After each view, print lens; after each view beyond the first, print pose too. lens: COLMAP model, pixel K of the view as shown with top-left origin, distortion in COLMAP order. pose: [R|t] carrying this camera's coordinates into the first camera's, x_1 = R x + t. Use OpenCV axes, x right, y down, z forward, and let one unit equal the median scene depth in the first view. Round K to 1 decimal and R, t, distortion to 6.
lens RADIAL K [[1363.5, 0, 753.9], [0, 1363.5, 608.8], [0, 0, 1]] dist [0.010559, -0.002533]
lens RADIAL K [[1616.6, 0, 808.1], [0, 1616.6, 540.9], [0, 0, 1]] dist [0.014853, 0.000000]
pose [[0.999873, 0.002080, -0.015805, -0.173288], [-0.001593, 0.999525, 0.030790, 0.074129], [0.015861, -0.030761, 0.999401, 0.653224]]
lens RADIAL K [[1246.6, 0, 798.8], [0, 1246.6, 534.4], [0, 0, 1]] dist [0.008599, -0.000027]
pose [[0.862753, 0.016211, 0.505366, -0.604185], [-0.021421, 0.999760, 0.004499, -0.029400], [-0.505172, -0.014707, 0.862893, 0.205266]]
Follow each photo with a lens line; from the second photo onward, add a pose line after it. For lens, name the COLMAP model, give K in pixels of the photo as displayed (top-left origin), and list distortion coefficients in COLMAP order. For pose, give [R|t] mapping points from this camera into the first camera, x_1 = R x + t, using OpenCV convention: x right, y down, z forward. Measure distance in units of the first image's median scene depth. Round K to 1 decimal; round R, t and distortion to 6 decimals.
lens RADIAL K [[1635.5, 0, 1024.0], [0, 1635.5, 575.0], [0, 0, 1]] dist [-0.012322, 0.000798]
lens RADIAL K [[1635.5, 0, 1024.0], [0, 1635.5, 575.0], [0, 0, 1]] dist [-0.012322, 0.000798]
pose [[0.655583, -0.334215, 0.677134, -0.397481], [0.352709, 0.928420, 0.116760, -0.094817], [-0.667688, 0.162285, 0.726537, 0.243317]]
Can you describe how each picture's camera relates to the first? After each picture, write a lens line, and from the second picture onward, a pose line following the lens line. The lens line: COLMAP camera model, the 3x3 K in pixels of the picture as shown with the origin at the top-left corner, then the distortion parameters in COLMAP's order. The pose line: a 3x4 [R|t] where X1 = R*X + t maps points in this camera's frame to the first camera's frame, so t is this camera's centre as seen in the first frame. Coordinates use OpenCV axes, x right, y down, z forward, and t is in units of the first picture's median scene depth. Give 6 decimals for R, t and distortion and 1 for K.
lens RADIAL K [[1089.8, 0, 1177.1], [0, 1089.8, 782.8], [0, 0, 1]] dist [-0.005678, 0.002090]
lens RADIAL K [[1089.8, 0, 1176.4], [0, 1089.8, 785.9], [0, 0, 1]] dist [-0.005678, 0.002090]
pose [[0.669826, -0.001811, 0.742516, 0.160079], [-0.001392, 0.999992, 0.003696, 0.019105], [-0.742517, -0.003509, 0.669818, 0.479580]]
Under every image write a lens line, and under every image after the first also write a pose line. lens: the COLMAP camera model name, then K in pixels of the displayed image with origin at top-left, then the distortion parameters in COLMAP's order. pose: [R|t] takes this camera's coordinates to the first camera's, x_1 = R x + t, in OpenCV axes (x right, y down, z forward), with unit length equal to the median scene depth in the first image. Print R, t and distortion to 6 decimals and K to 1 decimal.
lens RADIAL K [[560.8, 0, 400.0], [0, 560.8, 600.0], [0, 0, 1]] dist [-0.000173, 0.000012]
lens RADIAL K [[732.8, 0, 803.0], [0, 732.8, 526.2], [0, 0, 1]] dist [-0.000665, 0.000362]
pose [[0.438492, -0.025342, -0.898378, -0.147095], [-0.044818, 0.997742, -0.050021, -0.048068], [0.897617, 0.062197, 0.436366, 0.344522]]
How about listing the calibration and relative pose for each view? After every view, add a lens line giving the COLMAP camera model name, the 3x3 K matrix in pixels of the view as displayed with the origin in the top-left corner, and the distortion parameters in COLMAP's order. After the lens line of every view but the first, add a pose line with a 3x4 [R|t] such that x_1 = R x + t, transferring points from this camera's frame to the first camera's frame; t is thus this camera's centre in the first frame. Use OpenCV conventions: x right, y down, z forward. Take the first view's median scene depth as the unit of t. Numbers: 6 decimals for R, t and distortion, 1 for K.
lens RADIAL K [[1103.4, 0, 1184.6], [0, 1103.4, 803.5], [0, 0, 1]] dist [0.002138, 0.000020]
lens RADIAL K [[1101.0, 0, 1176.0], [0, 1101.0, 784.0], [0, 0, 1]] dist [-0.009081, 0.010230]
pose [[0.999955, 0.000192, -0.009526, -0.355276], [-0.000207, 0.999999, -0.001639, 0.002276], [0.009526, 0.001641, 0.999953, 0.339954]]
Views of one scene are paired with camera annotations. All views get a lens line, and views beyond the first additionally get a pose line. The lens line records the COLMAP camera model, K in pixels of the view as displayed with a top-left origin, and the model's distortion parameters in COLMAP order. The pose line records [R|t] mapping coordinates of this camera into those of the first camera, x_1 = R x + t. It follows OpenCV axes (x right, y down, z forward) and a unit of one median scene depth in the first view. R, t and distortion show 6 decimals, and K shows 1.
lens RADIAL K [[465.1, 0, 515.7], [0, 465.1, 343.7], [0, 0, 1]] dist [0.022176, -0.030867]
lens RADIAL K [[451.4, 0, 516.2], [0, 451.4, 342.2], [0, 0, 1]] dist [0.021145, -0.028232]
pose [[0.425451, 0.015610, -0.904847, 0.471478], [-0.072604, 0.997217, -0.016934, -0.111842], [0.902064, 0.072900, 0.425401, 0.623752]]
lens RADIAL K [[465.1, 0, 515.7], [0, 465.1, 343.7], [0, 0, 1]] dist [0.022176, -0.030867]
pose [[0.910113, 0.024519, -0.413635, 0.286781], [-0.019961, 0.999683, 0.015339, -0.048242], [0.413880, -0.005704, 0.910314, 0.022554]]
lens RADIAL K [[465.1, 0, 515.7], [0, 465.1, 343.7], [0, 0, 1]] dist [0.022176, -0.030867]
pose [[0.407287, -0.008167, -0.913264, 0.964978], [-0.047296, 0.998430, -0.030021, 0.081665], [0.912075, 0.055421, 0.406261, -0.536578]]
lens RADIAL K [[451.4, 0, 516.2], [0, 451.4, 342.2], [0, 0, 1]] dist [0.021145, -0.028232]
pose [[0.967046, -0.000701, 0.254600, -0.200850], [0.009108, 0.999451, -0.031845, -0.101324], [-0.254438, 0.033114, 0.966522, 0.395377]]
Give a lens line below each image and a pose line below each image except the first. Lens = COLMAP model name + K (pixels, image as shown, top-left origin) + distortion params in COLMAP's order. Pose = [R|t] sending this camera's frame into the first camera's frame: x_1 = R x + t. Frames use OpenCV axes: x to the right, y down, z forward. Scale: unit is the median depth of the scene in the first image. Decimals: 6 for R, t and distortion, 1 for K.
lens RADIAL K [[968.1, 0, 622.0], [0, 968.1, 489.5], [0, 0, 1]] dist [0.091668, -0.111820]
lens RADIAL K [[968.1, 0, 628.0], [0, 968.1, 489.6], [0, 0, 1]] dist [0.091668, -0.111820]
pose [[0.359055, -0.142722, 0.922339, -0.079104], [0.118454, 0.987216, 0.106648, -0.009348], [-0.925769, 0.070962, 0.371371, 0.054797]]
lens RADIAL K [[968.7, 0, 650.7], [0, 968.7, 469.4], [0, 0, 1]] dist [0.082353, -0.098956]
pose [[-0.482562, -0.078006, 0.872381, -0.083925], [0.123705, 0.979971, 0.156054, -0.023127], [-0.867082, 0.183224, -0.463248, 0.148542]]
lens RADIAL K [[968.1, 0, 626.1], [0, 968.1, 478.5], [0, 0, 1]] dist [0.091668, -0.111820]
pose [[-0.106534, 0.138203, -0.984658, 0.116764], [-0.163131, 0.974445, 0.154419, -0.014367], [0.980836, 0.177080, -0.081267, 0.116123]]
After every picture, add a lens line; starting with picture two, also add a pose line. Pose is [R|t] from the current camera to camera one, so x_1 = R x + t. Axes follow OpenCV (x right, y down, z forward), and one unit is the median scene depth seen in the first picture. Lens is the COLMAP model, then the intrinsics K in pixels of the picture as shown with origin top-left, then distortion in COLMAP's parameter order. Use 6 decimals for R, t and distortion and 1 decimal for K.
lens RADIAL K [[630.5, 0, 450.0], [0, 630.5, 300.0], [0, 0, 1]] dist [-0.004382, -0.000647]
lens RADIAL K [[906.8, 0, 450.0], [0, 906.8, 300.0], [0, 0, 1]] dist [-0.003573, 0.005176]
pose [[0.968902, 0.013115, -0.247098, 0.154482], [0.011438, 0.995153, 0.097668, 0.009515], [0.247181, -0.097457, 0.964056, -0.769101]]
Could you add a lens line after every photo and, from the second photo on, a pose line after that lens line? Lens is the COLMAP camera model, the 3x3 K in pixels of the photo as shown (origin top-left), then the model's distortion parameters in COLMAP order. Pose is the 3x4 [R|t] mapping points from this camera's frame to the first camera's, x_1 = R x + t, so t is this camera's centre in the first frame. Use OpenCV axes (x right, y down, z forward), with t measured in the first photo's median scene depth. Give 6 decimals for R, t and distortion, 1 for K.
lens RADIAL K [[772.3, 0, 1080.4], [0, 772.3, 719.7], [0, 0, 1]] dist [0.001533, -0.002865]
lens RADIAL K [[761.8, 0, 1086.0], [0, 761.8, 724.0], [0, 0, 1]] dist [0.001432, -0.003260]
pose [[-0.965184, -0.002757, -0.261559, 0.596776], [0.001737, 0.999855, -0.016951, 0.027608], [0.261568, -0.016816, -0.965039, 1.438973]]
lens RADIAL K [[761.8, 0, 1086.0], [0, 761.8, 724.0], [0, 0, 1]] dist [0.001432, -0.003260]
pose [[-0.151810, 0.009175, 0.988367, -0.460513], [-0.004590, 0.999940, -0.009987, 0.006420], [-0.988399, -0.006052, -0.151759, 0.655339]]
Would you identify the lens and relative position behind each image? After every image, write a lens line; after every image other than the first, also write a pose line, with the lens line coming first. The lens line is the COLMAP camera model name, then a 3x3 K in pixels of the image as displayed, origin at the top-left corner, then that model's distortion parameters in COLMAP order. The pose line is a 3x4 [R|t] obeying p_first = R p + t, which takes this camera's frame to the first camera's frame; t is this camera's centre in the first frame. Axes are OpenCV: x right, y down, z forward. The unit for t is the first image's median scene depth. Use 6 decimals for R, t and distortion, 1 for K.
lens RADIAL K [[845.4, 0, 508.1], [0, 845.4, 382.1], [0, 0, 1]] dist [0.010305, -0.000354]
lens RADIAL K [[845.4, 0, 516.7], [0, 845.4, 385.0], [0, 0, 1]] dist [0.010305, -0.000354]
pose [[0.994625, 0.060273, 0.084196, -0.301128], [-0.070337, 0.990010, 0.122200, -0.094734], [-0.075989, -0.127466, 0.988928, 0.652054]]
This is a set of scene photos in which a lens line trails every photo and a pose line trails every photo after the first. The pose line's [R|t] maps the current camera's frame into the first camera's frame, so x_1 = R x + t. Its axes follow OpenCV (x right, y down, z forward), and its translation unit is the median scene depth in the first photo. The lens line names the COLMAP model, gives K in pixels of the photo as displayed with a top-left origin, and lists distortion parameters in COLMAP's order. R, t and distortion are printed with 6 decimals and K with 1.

───

- [Task goal]
Please copy the records from the start through the line that contains "dist [0.008599, -0.000027]", keeping every character unchanged, and include that line.

- [Your response]
After each view, print lens; after each view beyond the first, print pose too. lens: COLMAP model, pixel K of the view as shown with top-left origin, distortion in COLMAP order. pose: [R|t] carrying this camera's coordinates into the first camera's, x_1 = R x + t. Use OpenCV axes, x right, y down, z forward, and let one unit equal the median scene depth in the first view. Round K to 1 decimal and R, t, distortion to 6.
lens RADIAL K [[1363.5, 0, 753.9], [0, 1363.5, 608.8], [0, 0, 1]] dist [0.010559, -0.002533]
lens RADIAL K [[1616.6, 0, 808.1], [0, 1616.6, 540.9], [0, 0, 1]] dist [0.014853, 0.000000]
pose [[0.999873, 0.002080, -0.015805, -0.173288], [-0.001593, 0.999525, 0.030790, 0.074129], [0.015861, -0.030761, 0.999401, 0.653224]]
lens RADIAL K [[1246.6, 0, 798.8], [0, 1246.6, 534.4], [0, 0, 1]] dist [0.008599, -0.000027]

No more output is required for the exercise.